The previous edition of the Activist which encapsulated views of
several youth on abortion sparked a heated debate on the local social media
scene and the blogosphere. Some comments questioned if 'pro-life-ers are anti
women'. Some even revealed shocking
statistics such as: 77% of all pro-life leaders are male, and 54% of women who
have had an abortion say they used contraception. As such, one stark reality
that all pro-life responses underscored was the self evident truth that unless
you've walked a mile in the shoes of someone who’s had or at least contemplated
abortion; your criticism is only as credible as straight people condemning gay
rights or the perfectly healthy denouncing euthanasia. Among the emails I received
was the one from Ranmali (26). Hers was a deeply personal insightful message.
This is her
story:
“I believed that abortion was something I will never consider going
through until it affected my life. But the morality and all the teaching aside,
I think people should be more careful about what they preach, especially when
they don’t have a clue about what goes on in a person’s mind when confronted
with a situation that is totally unexpected. Sure, a lot of people can say that
if one has sex, they should be aware of the consequences, but then, for those
who do take the necessary precautions against it, and still end up pregnant,
what does the world say to them? I was not ignorant of the consequences of
intercourse, nor was I not informed of contraceptives. I think I am one of
those examples of what people call “everything gone wrong”. I loved my
boyfriend, and I was ready to start a family with him. But I did not expect to
have a child till the moment I found out that I was pregnant. It came as a shock
to me. I was hit with another blow when I found that my boyfriend was cheating
on me. He was pro abortion from day two of us getting to know that I was
pregnant. On day one, he was happy thinking that he was going to become a
father. It was after some time later that I found out that he was cheating on
me. It kind of explained to me why he wanted to get rid of the child.
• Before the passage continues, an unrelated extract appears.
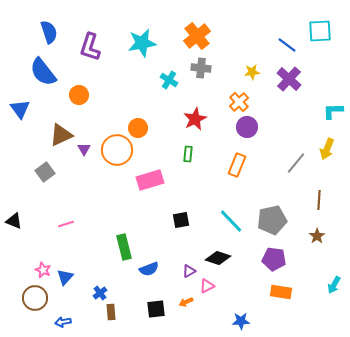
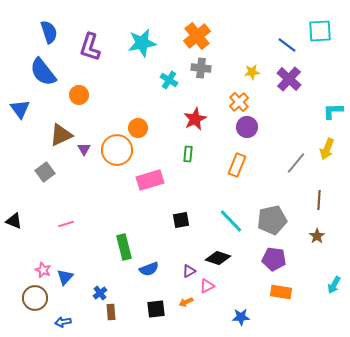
blue star at (241, 321): moved 4 px up
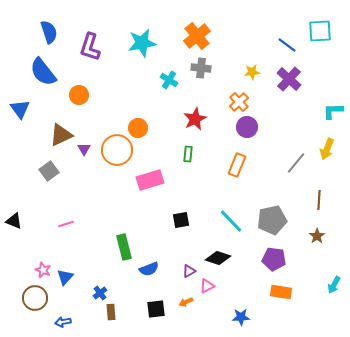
gray square at (45, 172): moved 4 px right, 1 px up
Nevertheless I was not convinced that I wanted to go through something illegal
nor did I want to kill my child. But sometimes we are faced with situations
where we do not have much choice. Do I raise a child alone and let society call
me a 'bad woman' and my child a bastard, or do I put an end to all this and go
through an abortion? I ended up keeping the child. This led to a lot of dilemmas
in life. I could never have done something illegal. And yet the options that
were available were not the safest either. I was told by many that certain
doctors would perform abortions, and was recommended certain hospitals as well.
But knew I could not face the world if something went wrong, nor could I
imagine how it would feel after the abortion. But what surprised me were my
mum’s sentiments on hearing that I was pregnant. She said that she would have
made sure I terminated the pregnancy had she known in advance. Sometimes
parents can surprise you, my mother certainly did. I never thought that they
would react to a pregnancy in that way, but I guess most of us judge things
wrong. If we take a closer look, I am sure that despite laws that prohibit abortion,
there would be many who would see things in a logical manner and act without a
shroud of imposed morality blocking their senses.”
If 77% of all anti-abortion leaders really are male: then 100% of
them will never get pregnant. As such, it
may be difficult for us men to relate to pregnancy and everything else it
entails: from the bulging belly and disapproving parents to ridicule from
distant relatives and pro-lifers shouting ‘murder’. After all, if you can't
trust a woman with a choice how can you trust her with a child?